Investigating judge Renaud Van Ruymbeke died this Friday, May 10 at the age of 71. Hailed by the Minister of Justice for his work against corruption in France, he had worked on several historic cases.

“Judge Renaud Van Ruymbeke has left us”. It was the Minister of Justice, Eric Dupond-Moretti who announced, this Friday, May 10, the death of the investigating judge known to be a figure in the fight against corruption in France. “France loses a great magistrate and Justice an immense servant,” continued the former lawyer on X (ex-Twitter), sending his condolences to loved ones.

Renaud Van Ruymbeke was 71 years old and had a large number of cases to his credit, some of which had caused a stir. Before retiring and leaving the courts in 2019, the judge had investigated very delicate political-financial cases: the investigation into Jérôme Cahuzac, the case involving the Balkany couple or even the investigation into the frauds of the trader of the Société Générale, Jérôme Kerviel.
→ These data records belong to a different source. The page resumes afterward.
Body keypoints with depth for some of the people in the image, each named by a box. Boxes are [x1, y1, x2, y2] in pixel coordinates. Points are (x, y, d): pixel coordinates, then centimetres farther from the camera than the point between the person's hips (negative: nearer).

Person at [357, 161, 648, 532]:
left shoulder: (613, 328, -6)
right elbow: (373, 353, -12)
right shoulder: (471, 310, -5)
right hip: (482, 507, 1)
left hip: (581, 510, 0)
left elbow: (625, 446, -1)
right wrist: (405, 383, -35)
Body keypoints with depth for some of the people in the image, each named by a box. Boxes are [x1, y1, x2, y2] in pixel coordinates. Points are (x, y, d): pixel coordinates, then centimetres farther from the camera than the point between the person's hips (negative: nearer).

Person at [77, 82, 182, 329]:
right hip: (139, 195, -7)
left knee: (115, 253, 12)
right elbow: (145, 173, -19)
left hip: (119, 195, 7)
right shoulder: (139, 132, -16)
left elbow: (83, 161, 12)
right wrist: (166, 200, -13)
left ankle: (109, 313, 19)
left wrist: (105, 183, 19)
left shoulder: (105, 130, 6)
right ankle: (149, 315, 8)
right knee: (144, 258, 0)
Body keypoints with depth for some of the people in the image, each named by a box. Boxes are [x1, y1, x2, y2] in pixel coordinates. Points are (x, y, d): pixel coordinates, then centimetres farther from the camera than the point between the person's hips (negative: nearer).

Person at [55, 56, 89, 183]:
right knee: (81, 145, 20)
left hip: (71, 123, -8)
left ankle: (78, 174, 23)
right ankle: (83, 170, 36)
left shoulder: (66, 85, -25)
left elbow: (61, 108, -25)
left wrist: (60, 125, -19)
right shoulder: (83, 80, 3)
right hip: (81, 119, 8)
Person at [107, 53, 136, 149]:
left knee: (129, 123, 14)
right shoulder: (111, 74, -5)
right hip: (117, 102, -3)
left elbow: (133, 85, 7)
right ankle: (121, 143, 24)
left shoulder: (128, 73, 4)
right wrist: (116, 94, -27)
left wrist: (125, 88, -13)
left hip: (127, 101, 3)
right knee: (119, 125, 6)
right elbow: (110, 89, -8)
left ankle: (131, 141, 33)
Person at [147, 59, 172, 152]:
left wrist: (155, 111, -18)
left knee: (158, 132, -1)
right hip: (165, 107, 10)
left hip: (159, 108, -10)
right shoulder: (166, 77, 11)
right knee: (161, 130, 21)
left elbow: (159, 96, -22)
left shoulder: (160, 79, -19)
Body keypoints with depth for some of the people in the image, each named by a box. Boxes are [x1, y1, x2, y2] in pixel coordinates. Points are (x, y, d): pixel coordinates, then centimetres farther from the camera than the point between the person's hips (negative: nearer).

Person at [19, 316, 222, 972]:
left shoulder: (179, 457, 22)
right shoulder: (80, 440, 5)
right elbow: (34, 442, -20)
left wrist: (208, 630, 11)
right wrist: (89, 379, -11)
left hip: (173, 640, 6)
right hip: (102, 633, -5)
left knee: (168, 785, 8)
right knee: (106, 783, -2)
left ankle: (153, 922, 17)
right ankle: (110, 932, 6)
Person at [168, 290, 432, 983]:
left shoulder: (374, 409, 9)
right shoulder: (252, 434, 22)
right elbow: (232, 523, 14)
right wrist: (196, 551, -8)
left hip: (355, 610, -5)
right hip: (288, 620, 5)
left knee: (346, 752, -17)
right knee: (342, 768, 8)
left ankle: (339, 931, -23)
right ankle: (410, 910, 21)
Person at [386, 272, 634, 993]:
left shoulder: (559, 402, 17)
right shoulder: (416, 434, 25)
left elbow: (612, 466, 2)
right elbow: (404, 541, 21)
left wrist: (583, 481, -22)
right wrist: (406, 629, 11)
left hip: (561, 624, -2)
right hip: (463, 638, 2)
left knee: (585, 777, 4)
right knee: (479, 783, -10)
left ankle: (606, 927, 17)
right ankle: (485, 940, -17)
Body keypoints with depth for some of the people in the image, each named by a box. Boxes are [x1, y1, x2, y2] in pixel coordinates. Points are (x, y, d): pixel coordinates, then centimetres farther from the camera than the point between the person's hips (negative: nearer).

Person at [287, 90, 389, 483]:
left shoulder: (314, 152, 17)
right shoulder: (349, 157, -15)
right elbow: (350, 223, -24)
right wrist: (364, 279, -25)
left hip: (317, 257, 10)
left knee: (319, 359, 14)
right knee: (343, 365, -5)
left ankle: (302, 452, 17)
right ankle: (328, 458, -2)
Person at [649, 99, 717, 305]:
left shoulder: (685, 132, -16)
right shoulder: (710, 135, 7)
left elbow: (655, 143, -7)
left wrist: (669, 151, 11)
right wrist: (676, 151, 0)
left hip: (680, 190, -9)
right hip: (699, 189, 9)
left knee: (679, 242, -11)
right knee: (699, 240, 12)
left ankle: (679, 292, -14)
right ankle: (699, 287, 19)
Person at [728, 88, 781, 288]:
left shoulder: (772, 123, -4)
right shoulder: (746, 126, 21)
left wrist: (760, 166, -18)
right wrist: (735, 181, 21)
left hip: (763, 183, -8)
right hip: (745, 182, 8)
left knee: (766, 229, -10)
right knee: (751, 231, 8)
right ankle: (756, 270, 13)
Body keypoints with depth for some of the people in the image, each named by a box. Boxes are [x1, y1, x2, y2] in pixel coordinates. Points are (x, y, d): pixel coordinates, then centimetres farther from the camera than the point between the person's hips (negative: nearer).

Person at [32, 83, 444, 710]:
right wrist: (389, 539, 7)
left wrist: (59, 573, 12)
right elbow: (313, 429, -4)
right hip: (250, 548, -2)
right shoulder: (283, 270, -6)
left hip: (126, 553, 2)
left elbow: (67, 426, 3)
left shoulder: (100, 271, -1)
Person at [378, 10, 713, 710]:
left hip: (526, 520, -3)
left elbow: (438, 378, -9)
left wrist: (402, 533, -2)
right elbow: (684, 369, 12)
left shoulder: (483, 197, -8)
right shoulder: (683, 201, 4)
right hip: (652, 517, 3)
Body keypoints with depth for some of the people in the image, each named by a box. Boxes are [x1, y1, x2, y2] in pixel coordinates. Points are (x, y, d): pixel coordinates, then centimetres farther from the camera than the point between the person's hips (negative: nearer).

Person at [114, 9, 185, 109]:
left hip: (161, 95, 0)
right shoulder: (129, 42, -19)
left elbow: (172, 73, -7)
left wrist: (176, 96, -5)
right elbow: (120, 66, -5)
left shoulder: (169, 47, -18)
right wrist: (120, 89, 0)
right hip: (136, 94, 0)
Due to his career and his fierce fight against corruption, Judge Renaud Van Ruymbeke “embodied the image of the independent and courageous investigating judge, and will leave an indelible mark in the judicial history of our country” declared the Attorney General at the Court of Cassation, Rémy Heitz, on X after the announcement of the death.

Renaud Van Ruymbeke began his career as a magistrate at the end of the 1970s and after graduating from the National School of Magistracy. But it was in 2000 that he joined the Paris High Court as the first investigating judge in the financial department. His commitment to the fight against corruption had, however, begun before, notably in 2016 when he signed the Geneva Call against corruption.

After his retirement, taken in 2019, the former investigating judge looked back on certain cases from his career in two books published in 2021 and 2022. The first, entitled Mémoires d’un judge trop independant, looks back on his role in the Boulin cases , Urba, Elf, Clearstream and Kerviel. The second, Offshore, behind the edifying scenes of paradises, focuses more broadly on tax fraud. A look back at some of Renaud Van Ruymbeke’s notable cases:

The investigating judge Renaud Van Ruymbeke carried out the first search within a political party in power in France, it was in 1992 at the headquarters of the Socialist Party. The procedure took place within the framework of the Urba affair on the hidden financing of the political party. A long investigation had uncovered a system of illegal financing of political training through the award of public contracts. Some companies, to ensure obtaining a public contract, paid through a system of false invoices small percentages of the amount of the coveted public contract to entities affiliated with the Socialist Party such as Urba. These commissions were then, in part, given to the PS to finance its operations and its campaigns. A piece of machinery that operated from 1973 to 1990.

This case had earned the judge to be considered as an opponent of the PS. Note that the judge also worked on a case linked to the hidden financing of the Les Républicains party.

It is a vast political-financial affair on which judge Renaud Van Ruymbeke worked. The oil company Elf had carried out several overbillings in various businesses and/or buyouts to pay illegal commissions to certain supporters or to finance fictitious jobs in order to remunerate these supporters or their relatives. The affair broke out in 1994 after an investigation by the Stock Market Operations Commission, which became the Financial Markets Authority, which noted an embezzlement of $504 million between 1989 and 1993. The affair involved big bosses and several political figures, notably some who were then members of the executive.

This case involved the actions of Jérôme Kerviel when he was a trader at Société Générale. In 2008, the man was accused of being responsible for the loss of €4.9 billion. The trader had managed, according to the bank, to fraudulently commit 50 billion euros on the financial markets, much more than the total equity of Société Générale. But after having managed to make substantial profits, he suffered several setbacks and was not able to make up for his losses. He would also have led the bank to cover up its actions.

Judge Renaud Van Ruymbeke also worked on the Cahuzac affair in which Jérôme Cahuzac was convicted of tax fraud and money laundering. The man who was then Minister Delegate in charge of the Budget in the government of François Hollande, when the affair broke out in 2012, was accused of having concealed financial funds that he had in an account in Switzerland and in another in Singapore.

Other cases are among those handled by Judge Renaud Van Ruymbeke: the case of the Balkany spouses convicted of tax fraud, but also the case on VAT fraud on carbon quotas. And many more.